本文セクション ->
金魚の稚魚に最適な餌はブラインシュリンプです
金魚の稚魚にとって、栄養価が高く消化もしやすい餌として最もおすすめされているのがブラインシュリンプ(アルテミア)です。
ブラインシュリンプは孵化したばかりの段階では、金魚の稚魚と同じようにヨークサック(栄養のう)をお腹に持っています。この状態のブラインシュリンプをそのまま与えることで、含まれている豊富な栄養素を無駄なく稚魚に届けることができます。
さらに、ブラインシュリンプは高たんぱく・低脂肪で、赤虫と同様に成長期にぴったりの栄養バランスを持っています。加えて、体色を鮮やかにする働きのあるアスタキサンチンも含まれており、将来的な色揚げにも効果が期待できます。
「虫を卵から孵化させるなんて難しそう…」と思われるかもしれませんが、実は手順さえ覚えてしまえば初心者でも簡単にブラインシュリンプを沸かす(孵化させる)ことが可能です。
この記事では、実際の写真を交えながらブラインシュリンプの沸かし方のコツも詳しくご紹介していきます。ぜひ挑戦してみてください。
孵化方法は2種類
金魚の稚魚用の生き餌として定番のブラインシュリンプは、孵化方法には主に以下の2つのやり方があります。
1. 皿式(浅皿式)
特徴:手軽で準備が少ないが、少量向き
平らな容器に薄く塩水を張り、そこにブラインシュリンプの卵を入れて孵化させる方法です。
水深を浅く、水面を広くすることで、エアレーション(空気を送る装置)なしでも酸素が水中に供給されます。器具を使わずに簡単に始められるのが最大のメリット。
ただし、一度に孵化できる量が限られるため、少数の稚魚に給餌する場合に適しています。
2. ペットボトル式(エアレーション式)
特徴:やや準備は必要だが、大量に孵化できる
500ml前後のペットボトルなどに塩水を入れ、ブラインシュリンプの卵を加えたうえでエアレーション(空気を送る)を行って孵化させる方法です。
酸素供給のためにエアポンプ、エアチューブ、分岐器具などが必要になります。
ペットボトルを加工する手間はありますが、一度に大量のブラインシュリンプを沸かすことができるため、多くの稚魚を育てている方におすすめです。
どちらの方法を選べばよい?

抽出レコード ->

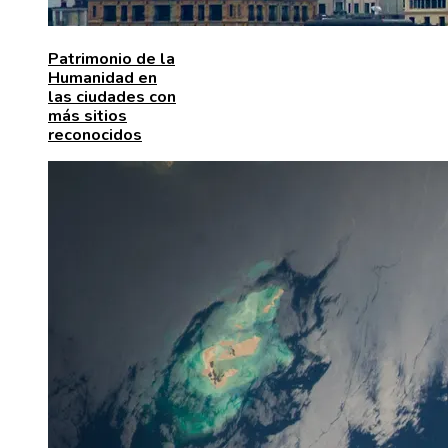
Patrimonio de la
Humanidad en
las ciudades con
más sitios
reconocidos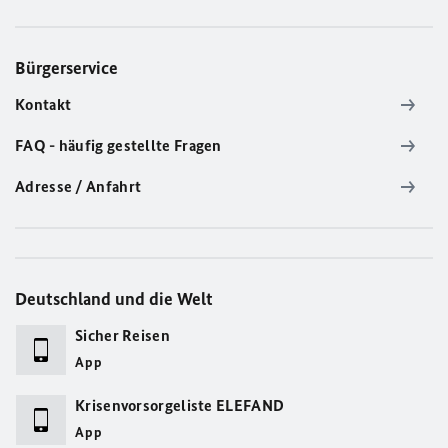
Bürgerservice
Kontakt
FAQ - häufig gestellte Fragen
Adresse / Anfahrt
Deutschland und die Welt
Sicher Reisen
App
Krisenvorsorgeliste ELEFAND
App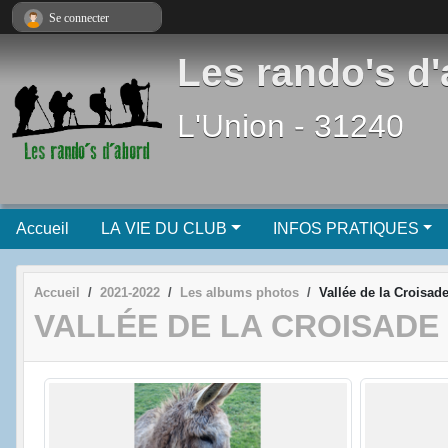
Panneau de gestion des cookies
Se connecter
Les rando's d
L'Union - 31240
Accueil
LA VIE DU CLUB
INFOS PRATIQUES
Accueil
2021-2022
Les albums photos
Vallée de la Croisad
VALLÉE DE LA CROISADE 0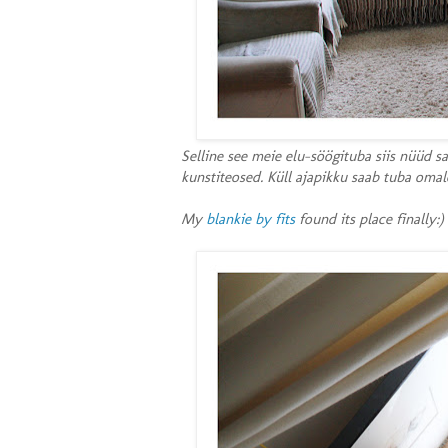
Selline see meie elu-söögituba siis nüüd sa
kunstiteosed. Küll ajapikku saab tuba omal
My
blankie by fits
found its place finally:)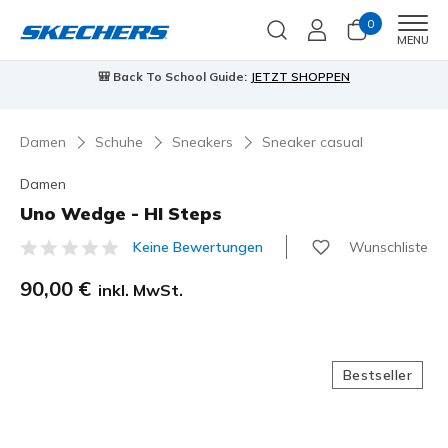
0
Men
MENU
🎒 Back To School Guide:
JETZT SHOPPEN
Damen
Schuhe
Sneakers
Sneaker casual
Damen
Uno Wedge - HI Steps
Wunschliste
Keine Bewertungen
4,1 von 5 Kundenbewertungen
90,00 €
inkl. MwSt.
Bestseller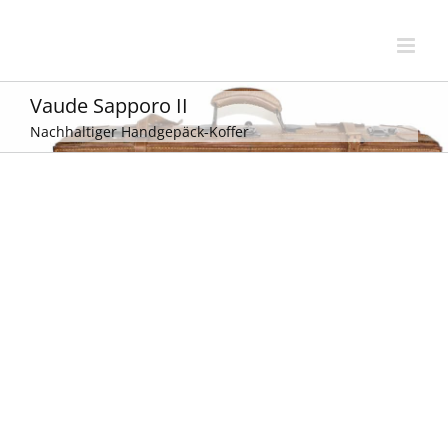
Zum
Inhalt
springen
Vaude Sapporo II
Nachhaltiger Handgepäck-Koffer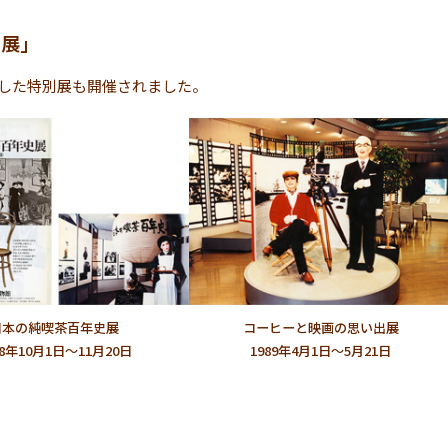
別展」
した特別展も開催されました。
日本の純喫茶百年史展
コーヒーと映画の思い出展
88年10月1日～11月20日
1989年4月1日～5月21日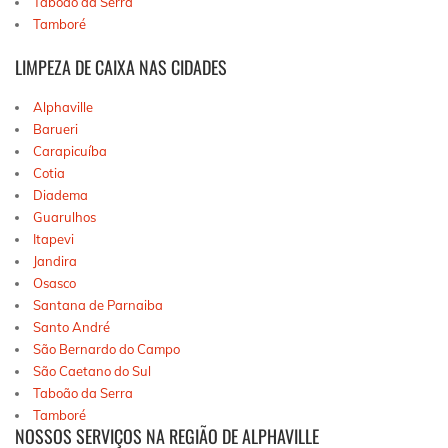
Taboão da Serra
Tamboré
LIMPEZA DE CAIXA NAS CIDADES
Alphaville
Barueri
Carapicuíba
Cotia
Diadema
Guarulhos
Itapevi
Jandira
Osasco
Santana de Parnaiba
Santo André
São Bernardo do Campo
São Caetano do Sul
Taboão da Serra
Tamboré
NOSSOS SERVIÇOS NA REGIÃO DE ALPHAVILLE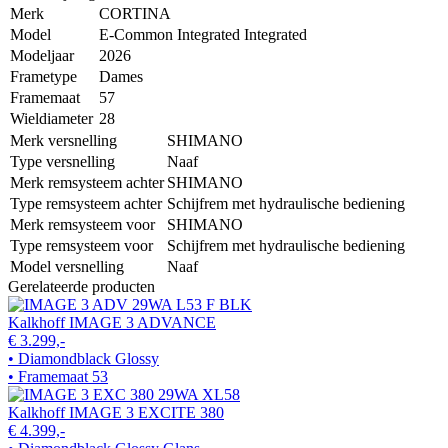
Merk
CORTINA
Model
E-Common Integrated Integrated
Modeljaar
2026
Frametype
Dames
Framemaat
57
Wieldiameter
28
Merk versnelling
SHIMANO
Type versnelling
Naaf
Merk remsysteem achter
SHIMANO
Type remsysteem achter
Schijfrem met hydraulische bediening
Merk remsysteem voor
SHIMANO
Type remsysteem voor
Schijfrem met hydraulische bediening
Model versnelling
Naaf
Gerelateerde producten
Kalkhoff IMAGE 3 ADVANCE
€ 3.299,-
• Diamondblack Glossy
• Framemaat 53
Kalkhoff IMAGE 3 EXCITE 380
€ 4.399,-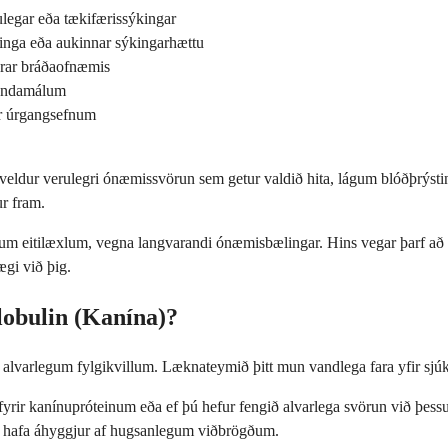
legar eða tækifærissýkingar
ðinga eða aukinnar sýkingarhættu
grar bráðaofnæmis
vandamálum
úr úrgangsefnum
 veldur verulegri ónæmissvörun sem getur valdið hita, lágum blóðþrýsti
ur fram.
um eitilæxlum, vegna langvarandi ónæmisbælingar. Hins vegar þarf að
ægi við þig.
lobulin (Kanína)?
 á alvarlegum fylgikvillum. Læknateymið þitt mun vandlega fara yfir sj
rir kanínupróteinum eða ef þú hefur fengið alvarlega svörun við þessu lyf
r hafa áhyggjur af hugsanlegum viðbrögðum.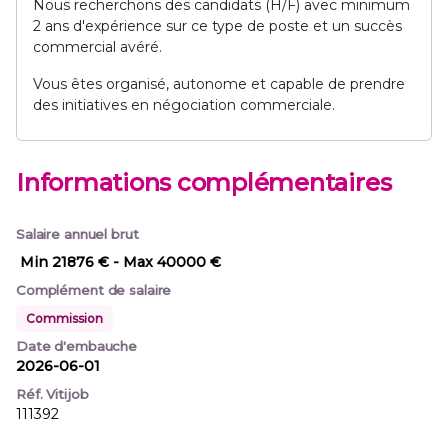
Nous recherchons des candidats (H/F) avec minimum
2 ans d'expérience sur ce type de poste et un succès
commercial avéré.
Vous êtes organisé, autonome et capable de prendre
des initiatives en négociation commerciale.
Informations complémentaires
Salaire annuel brut
Min 21876 €
- Max 40000 €
Complément de salaire
Commission
Date d'embauche
2026-06-01
Réf. Vitijob
111392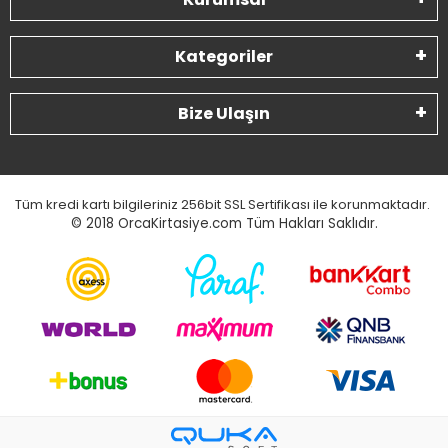
Kategoriler
Bize Ulaşın
Tüm kredi kartı bilgileriniz 256bit SSL Sertifikası ile korunmaktadır.
© 2018
OrcaKirtasiye.com Tüm Hakları Saklıdır.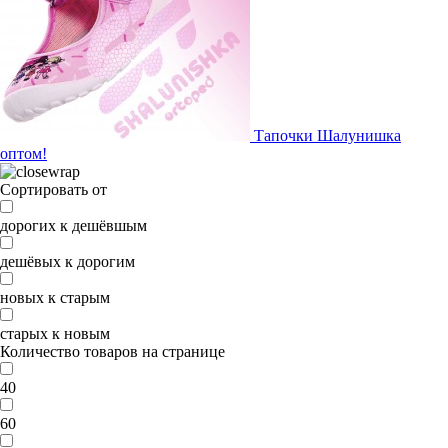
Тапочки Шалунишка
оптом!
Сортировать от
дорогих к дешёвшым
дешёвых к дорогим
новых к старым
старых к новым
Количество товаров на странице
40
60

課題の目的 ->
ブラインシュリンプの孵化方法を紹介する文章について、「どちらの方法を選べばよい?」の後に続く部分を書いてもらえますか?

回答欄 ->
- 手間をかけず少量でよい場合 → 皿式
- たくさん稚魚がいる or 毎日多く使いたい → ペットボトル式
どちらの方法でも孵化には成功しますので、飼育方法、飼育数、環境にに応じて使い分けましょう。
孵化に必要なもの
皿式・ペットボトル式、どちらの方法でも共通して必要な道具は以下の4つです。
スポイト
孵化した稚エビ(ブラインシュリンプ)を水ごと吸い上げ、稚魚の水槽へ移すのに使います。
細口のスポイトがあると作業がしやすくなります。
塩
一般的な食塩で大丈夫ですが、できれば不純物(ヨウ素など)の少ない塩を使うとより安心です。
※水1リットルに対して塩30g(約3%)が目安です。
水
水道水でもOKですが、カルキ抜き(中和)しておくとブラインシュリンプの孵化率が安定します。
市販のカルキ抜き剤を使うか、汲み置きして半日〜1日経った水を使いましょう。
ブラインシュリンプエッグ
これは必須の素材です。
ペットショップやアクアリウム用品店、ネット通販で購入できます。できれば孵化率の高い信頼ブランド品を選ぶと安心です。
皿式での沸かし方

皿式でブラインシュリンプを孵化させる場合には、塩・水・卵・スポイトのほかに、平らな容器を用意する必要があります。
使用する容器は、プラスチック製、ガラス製、金属製など、素材にこだわる必要はありません。水を浅く張れる形状であれば、家庭にある使い捨て容器やトレイでも十分に代用できます。
また、使用する水については、必ずしもカルキ抜きをする必要はありません。
一般的にはカルキを抜いた水が推奨されることが多いものの、私自身は水道水をそのまま使って塩水を作り、問題なくブラインシュリンプを孵化させています。
今のところ孵化率が下がったと感じたことはなく、特に不具合も起きていません。
水質や地域差もありますが、最初は気軽に試してみて、自分の環境に合った方法を見つけると良いでしょう。
塩水を作る

ブラインシュリンプを孵化させるためには、まず塩水を作る必要があります。
基本的な比率は、水1リットルに対して塩20gです。あらかじめペットボトルで塩水を作っておくと、必要なときにすぐ使えて便利です。
皿式の場合は使用する塩水の量が少ないため、500mlのペットボトルを使うと扱いやすくなります。
この場合、水500mlに対して塩は10gを目安に溶かしてください。
塩水を皿に注ぐ
塩水が用意できたら、次にそれを皿式の容器に注ぎます。
使う容器の深さには注意が必要で、水深が深くなりすぎると酸素の供給が不十分になるおそれがあります。
目安としては水深1cm程度で十分です。容器の水面積が広ければ、より効率よく酸素が取り込まれます。
ブラインシュリンプエッグを入れる

最後に、塩水を注いだ容器にブラインシュリンプエッグを加えます。
この作業が完了すれば、あとは孵化を待つだけです。
なお、エッグを入れる順番については、塩水を注ぐ前でも後でも問題ありません。順序にこだわらず、自分のやりやすい方法で進めて大丈夫です。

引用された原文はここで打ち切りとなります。